Um cancro maldito apareceu de mansinho e revirou-me a vida. Como todas as mulheres, aos 45 anos fui fazer uma mamografia de rastreio, pela Liga Portuguesa Contra o Cancro. Ainda ponderei em aceder à chamada, visto oito meses antes, ter feito todos os mesmos exames e nada ter sido diagnosticado, pois tudo estava bem. Acabei por sair do trabalho à hora que me tinham marcado e, por um descargo de consciência, lá fui fazer o exame. Entretanto nada me foi comunicado. Quatro semanas passadas e quando da consulta de genecologia, com o meu médico habitual, também nada se encontrou de anormal. No dia seguinte, recebia uma chamada para repetir os exames no edifício da Liga no Porto.

Era uma sexta-feira do mês de Maio e comigo levei os meus pais. Foi um desabar de emoções e pela primeira vez chorei, porque as dúvidas eram muitas. No mesmo dia tudo foi feito para diagnosticar o que de pior viria a acontecer. Duas semanas mais tarde, recebo a informação pelo telefone. “Tem cancro da mama”, foi como me tivesse caído o céu em cima e nesse mesmo dia contei à minha filha, que apenas tinha treze anos. Foi a minha maior força. Na sua inocência de adolescente, deu logo a solução: “ Mãe, tiras a mama fora, compras uma nova e ficas como uma menina de dezoito anos”. A partir daquele momento nunca mais pensei no pior e a força de viver foi cada vez maior e as minhas energias sempre concentradas para o positivismo.

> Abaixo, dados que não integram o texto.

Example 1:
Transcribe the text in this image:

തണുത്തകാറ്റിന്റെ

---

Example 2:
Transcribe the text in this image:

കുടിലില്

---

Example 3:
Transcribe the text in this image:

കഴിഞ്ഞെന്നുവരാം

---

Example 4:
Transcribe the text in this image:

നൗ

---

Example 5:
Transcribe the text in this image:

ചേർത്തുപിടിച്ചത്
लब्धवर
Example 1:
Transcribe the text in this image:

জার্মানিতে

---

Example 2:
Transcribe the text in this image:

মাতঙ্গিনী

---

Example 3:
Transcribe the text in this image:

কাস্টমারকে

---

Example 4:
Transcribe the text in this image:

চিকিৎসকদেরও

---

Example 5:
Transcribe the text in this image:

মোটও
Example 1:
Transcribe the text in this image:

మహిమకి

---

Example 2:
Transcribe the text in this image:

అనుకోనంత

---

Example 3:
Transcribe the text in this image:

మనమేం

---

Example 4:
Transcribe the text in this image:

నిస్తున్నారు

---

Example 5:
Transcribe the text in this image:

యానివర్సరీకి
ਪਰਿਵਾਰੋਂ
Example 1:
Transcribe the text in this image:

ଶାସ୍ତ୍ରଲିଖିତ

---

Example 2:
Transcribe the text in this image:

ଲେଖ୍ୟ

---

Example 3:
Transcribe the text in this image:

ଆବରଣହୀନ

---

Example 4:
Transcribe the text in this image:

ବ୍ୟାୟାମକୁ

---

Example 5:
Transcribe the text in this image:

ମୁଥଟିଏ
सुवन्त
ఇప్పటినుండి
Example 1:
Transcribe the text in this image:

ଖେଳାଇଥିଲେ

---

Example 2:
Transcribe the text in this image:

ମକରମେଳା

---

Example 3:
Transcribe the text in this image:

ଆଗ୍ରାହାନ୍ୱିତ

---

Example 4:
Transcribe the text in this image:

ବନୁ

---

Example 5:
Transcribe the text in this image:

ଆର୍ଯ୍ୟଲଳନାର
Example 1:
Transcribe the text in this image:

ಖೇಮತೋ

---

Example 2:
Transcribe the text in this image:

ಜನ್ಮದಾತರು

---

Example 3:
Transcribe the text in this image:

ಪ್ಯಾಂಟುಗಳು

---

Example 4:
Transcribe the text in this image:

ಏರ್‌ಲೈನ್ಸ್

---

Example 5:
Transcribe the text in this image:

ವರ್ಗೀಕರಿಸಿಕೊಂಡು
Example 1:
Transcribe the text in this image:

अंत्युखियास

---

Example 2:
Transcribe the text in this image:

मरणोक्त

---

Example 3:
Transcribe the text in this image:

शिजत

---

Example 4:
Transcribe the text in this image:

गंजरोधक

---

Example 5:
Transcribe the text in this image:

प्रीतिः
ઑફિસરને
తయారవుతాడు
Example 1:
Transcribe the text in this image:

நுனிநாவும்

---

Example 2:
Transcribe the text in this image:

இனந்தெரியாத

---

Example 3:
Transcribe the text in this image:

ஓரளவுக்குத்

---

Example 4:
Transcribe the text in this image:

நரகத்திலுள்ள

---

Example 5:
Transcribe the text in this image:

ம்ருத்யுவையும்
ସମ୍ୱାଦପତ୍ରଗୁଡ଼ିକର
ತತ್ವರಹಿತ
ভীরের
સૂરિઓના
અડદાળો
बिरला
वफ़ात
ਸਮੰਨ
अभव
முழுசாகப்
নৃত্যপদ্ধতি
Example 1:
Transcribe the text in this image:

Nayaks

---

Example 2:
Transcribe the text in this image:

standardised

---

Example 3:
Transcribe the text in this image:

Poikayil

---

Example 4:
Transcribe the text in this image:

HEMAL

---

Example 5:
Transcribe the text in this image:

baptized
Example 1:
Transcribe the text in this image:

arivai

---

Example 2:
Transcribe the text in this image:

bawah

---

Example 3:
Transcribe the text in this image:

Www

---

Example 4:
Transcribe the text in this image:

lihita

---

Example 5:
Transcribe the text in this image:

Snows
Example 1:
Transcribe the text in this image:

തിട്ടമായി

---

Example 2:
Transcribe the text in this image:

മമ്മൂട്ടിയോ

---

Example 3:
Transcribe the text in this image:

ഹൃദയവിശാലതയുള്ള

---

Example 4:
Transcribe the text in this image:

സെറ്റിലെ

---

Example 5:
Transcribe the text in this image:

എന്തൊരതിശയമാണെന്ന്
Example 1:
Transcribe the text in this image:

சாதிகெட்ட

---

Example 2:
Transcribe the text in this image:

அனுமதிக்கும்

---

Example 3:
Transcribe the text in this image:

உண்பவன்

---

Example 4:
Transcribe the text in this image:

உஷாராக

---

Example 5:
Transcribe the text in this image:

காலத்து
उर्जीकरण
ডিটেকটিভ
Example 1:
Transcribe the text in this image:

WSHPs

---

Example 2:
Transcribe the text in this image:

Tudo foi programado, com a ajuda dos amigos, profissionais de saúde. No dia quatro de Julho, o maldito roubou-me a mama direita e todos os vinte e oito gânglios linfáticos do braço, porque alguns já estavam contaminados. A partir daquele dia a minha vida mudou radicalmente e as adaptações tiveram que ser muitas para que a vida continuasse a ser vivida com alegria. Seguiram-se os tratamentos de quimioterapia, o cabelo caiu e deu lugar a belíssimos lenços, gorros, chapéus e tudo o que pudesse embelezar o meu visual.

Como a minha filhota disse, três anos depois lá voltei a ter uma mama nova e ainda mais bonita. Estes sete anos ensinaram-me muito para que pudesse ver a vida de uma forma mais positiva, ajudar quem mais precisa e quer, passar a mensagem de que há vida depois do cancro e que a vida é muito, muito bonita para não desistir e aproveitar cada momento.

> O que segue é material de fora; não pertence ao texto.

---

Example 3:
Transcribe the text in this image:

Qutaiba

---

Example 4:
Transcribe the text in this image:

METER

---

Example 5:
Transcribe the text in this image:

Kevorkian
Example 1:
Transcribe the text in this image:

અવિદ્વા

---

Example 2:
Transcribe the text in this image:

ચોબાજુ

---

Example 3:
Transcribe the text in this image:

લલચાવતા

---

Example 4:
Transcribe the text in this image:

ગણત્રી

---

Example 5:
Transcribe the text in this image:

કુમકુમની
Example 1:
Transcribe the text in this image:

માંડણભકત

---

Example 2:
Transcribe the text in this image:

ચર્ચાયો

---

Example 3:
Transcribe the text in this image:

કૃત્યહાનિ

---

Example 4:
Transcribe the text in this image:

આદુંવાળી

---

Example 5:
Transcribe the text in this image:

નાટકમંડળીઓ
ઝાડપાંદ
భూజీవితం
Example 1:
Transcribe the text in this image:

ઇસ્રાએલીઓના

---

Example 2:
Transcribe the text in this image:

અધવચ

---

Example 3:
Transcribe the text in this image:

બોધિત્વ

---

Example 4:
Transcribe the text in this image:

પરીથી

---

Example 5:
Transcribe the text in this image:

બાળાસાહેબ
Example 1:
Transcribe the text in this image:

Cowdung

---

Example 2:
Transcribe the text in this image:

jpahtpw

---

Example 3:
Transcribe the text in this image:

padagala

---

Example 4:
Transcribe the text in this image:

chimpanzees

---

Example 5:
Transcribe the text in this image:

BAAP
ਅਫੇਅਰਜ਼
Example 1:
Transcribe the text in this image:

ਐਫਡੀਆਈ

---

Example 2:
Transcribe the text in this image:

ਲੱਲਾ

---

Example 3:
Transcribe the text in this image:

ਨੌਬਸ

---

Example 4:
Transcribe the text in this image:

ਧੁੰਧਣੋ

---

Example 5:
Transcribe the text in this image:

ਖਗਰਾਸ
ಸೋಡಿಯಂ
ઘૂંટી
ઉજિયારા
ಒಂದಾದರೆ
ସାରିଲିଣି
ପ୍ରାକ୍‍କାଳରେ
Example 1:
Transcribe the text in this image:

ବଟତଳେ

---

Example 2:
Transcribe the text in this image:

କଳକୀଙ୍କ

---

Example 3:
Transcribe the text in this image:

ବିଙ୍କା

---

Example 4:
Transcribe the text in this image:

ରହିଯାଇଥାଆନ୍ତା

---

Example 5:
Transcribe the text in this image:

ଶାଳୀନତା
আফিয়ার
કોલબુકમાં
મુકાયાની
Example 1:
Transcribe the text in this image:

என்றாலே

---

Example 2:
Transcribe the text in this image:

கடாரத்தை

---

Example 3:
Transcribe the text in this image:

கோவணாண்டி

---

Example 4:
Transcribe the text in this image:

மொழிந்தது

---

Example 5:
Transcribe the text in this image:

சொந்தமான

Para todas as mulheres que passaram por tudo isto e que ainda estão neste momento a lutar contra este bicho, dedico este texto para que nunca desistam e tenham sempre força para derrotar o maldito e vivam cada momento, adaptando o dia-a-dia às novas circunstâncias sem perder a alegria de viver.

segunda-feira, março 25, 2013

Obrigada Nana

Nestes últimos tempos, todos temos andado menos bem, em virtude das circunstâncias da vida.
Uns porque a saúde não os ajuda, outros porque a situação financeira está menos bem e não se vê forma de melhorar, outros até, porque não têm como ocupar a cabeça e as atitudes são menos boas.
No entanto, há sempre quem esteja atento a tudo isto e vai fazendo de cada dia uma lição de vida.
Não é por acaso que quando se passa por situações como a que por algumas nós passámos, tudo tem um significado maior, quando aos olhos de alguns, são tão indiferentes.
Esta semana aconteceu uma situação que muito há a louvar. Tenho que admitir que as redes sociais e os grupos que nelas se formam, têm um poder muito grande.
Nana, obrigada pela tua sensibilidade, que por muitos não é reconhecida e um bem haja por estares atenta.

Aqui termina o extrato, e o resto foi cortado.